═══ Supplied material ═══

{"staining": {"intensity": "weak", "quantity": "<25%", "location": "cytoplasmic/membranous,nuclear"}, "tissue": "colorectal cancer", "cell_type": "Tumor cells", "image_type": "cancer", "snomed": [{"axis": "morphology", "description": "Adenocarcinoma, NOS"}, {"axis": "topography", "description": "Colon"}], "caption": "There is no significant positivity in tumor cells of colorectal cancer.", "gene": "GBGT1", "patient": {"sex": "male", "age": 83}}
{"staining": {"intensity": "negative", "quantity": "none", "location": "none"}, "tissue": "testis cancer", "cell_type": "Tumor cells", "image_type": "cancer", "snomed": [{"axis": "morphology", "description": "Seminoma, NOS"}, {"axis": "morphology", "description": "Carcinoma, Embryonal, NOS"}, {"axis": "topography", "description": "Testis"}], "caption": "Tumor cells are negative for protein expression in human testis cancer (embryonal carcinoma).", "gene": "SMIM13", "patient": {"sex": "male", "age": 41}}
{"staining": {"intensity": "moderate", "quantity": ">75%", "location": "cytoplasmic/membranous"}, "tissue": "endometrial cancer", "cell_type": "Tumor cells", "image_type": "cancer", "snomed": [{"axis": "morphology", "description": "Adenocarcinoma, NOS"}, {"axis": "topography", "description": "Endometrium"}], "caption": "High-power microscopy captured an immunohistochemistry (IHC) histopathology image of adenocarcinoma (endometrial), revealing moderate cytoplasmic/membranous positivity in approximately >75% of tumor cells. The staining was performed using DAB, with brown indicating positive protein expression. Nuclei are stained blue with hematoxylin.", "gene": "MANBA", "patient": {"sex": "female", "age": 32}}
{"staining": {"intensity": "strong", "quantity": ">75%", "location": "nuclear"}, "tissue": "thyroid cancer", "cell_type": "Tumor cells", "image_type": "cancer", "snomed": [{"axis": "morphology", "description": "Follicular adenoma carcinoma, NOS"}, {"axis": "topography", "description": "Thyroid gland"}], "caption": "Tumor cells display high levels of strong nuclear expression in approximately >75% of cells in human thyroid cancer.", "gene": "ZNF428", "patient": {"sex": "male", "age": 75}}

═══

■ **Work request**
Copy out the lines above with "nuclear" in them.

■ **Result for this exercise**
{"staining": {"intensity": "weak", "quantity": "<25%", "location": "cytoplasmic/membranous,nuclear"}, "tissue": "colorectal cancer", "cell_type": "Tumor cells", "image_type": "cancer", "snomed": [{"axis": "morphology", "description": "Adenocarcinoma, NOS"}, {"axis": "topography", "description": "Colon"}], "caption": "There is no significant positivity in tumor cells of colorectal cancer.", "gene": "GBGT1", "patient": {"sex": "male", "age": 83}}
{"staining": {"intensity": "strong", "quantity": ">75%", "location": "nuclear"}, "tissue": "thyroid cancer", "cell_type": "Tumor cells", "image_type": "cancer", "snomed": [{"axis": "morphology", "description": "Follicular adenoma carcinoma, NOS"}, {"axis": "topography", "description": "Thyroid gland"}], "caption": "Tumor cells display high levels of strong nuclear expression in approximately >75% of cells in human thyroid cancer.", "gene": "ZNF428", "patient": {"sex": "male", "age": 75}}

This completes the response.